*Exercise details*
There is one span to output from the data below: the lines starting at the line with "framed print: present [67,229,190,360]" and ending at the line with "coffee cup: present". Output it exactly, ends included, nothing more.

*Extracted data*
§ §

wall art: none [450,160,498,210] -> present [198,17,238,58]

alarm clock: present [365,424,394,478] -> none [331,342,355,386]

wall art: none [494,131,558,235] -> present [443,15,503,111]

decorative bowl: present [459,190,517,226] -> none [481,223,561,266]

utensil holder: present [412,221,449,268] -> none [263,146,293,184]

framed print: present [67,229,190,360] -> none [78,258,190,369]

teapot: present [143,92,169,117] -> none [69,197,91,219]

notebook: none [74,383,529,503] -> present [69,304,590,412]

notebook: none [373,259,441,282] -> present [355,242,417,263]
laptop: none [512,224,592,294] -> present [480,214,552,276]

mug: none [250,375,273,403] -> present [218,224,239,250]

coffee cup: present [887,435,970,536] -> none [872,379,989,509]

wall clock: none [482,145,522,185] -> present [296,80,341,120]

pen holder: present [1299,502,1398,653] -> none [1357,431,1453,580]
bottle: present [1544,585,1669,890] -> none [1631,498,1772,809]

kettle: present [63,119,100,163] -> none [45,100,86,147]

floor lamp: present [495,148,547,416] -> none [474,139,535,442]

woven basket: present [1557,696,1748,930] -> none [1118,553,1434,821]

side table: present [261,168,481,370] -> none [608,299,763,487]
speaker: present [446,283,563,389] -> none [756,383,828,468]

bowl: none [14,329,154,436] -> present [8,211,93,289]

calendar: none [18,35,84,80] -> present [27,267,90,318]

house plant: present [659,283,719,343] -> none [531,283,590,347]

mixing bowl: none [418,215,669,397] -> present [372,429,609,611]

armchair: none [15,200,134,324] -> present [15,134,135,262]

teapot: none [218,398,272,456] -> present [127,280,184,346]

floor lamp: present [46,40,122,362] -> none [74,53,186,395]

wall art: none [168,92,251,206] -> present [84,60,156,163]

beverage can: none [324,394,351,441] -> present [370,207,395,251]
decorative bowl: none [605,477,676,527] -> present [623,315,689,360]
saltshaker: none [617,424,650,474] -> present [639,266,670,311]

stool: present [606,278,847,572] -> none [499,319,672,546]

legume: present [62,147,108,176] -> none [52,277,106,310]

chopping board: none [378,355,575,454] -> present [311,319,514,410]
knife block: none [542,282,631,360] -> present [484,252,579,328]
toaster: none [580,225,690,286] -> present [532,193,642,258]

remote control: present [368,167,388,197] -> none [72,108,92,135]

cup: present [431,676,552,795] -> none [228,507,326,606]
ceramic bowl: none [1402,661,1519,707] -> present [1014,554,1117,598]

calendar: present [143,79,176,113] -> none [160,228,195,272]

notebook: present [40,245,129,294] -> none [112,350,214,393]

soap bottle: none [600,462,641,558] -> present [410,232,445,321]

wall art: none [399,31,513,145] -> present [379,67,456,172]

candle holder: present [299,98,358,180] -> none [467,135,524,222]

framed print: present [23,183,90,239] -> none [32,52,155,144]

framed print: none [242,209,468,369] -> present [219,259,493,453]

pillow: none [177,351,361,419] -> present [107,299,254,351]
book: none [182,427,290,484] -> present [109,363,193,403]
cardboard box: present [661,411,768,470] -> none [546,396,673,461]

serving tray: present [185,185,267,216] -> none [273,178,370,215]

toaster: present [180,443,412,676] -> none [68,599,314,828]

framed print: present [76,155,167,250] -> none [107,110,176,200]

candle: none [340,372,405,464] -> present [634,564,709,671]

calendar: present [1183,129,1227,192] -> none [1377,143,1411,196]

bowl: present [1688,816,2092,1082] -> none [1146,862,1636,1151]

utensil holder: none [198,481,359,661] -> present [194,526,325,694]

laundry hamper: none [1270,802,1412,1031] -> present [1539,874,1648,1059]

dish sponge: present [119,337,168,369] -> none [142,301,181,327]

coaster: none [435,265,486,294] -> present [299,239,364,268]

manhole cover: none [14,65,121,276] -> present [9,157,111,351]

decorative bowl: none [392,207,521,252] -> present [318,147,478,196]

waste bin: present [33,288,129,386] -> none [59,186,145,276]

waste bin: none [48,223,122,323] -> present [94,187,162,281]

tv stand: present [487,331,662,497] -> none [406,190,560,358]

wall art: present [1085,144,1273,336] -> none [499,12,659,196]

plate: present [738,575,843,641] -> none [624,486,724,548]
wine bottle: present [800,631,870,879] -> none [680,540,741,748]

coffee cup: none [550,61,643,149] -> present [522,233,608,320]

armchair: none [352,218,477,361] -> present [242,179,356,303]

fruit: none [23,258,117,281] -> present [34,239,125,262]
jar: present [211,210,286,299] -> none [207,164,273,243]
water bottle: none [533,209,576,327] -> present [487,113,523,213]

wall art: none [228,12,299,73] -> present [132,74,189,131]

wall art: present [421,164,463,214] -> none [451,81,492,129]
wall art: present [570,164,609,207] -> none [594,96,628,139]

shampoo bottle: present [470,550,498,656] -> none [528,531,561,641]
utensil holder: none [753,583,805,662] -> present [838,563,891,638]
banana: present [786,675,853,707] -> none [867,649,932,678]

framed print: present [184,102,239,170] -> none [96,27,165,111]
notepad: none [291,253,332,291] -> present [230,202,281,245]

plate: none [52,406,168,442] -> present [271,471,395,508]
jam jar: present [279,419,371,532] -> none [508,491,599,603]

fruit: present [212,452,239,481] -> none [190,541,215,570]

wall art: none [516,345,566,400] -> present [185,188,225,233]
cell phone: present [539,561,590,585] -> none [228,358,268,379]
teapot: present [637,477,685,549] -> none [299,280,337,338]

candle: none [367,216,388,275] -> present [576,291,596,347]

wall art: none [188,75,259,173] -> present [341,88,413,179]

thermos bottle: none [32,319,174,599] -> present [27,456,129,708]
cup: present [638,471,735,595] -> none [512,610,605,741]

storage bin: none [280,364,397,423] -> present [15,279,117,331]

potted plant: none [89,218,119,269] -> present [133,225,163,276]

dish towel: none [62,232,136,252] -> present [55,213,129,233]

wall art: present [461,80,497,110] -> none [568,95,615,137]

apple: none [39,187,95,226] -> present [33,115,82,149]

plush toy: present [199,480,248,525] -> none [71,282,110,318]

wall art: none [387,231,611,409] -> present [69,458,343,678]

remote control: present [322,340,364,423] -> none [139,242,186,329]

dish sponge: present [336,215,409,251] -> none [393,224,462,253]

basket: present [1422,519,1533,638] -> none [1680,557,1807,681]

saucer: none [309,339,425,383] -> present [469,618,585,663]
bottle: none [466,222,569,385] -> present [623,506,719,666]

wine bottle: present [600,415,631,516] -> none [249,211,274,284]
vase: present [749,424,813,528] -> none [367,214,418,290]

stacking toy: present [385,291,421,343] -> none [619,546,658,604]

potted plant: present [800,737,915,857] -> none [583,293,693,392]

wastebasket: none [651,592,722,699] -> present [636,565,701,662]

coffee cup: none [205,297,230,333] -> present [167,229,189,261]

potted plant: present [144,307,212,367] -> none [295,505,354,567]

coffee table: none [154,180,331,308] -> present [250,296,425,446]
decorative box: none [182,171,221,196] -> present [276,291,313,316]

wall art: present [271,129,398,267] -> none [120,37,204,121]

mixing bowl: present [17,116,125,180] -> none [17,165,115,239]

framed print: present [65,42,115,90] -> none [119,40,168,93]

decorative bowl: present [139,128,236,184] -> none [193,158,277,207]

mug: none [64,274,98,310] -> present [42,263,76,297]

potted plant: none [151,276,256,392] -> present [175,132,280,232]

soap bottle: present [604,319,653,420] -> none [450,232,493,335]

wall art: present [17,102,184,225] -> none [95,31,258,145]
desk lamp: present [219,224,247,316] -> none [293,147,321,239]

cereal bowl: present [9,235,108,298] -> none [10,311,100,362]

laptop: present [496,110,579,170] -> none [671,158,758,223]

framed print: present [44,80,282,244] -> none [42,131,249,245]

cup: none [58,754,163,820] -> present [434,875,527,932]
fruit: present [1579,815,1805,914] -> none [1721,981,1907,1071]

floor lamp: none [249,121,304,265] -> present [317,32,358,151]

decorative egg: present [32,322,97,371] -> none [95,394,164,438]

§ §

*Result*
framed print: present [67,229,190,360] -> none [78,258,190,369]

teapot: present [143,92,169,117] -> none [69,197,91,219]

notebook: none [74,383,529,503] -> present [69,304,590,412]

notebook: none [373,259,441,282] -> present [355,242,417,263]
laptop: none [512,224,592,294] -> present [480,214,552,276]

mug: none [250,375,273,403] -> present [218,224,239,250]

coffee cup: present [887,435,970,536] -> none [872,379,989,509]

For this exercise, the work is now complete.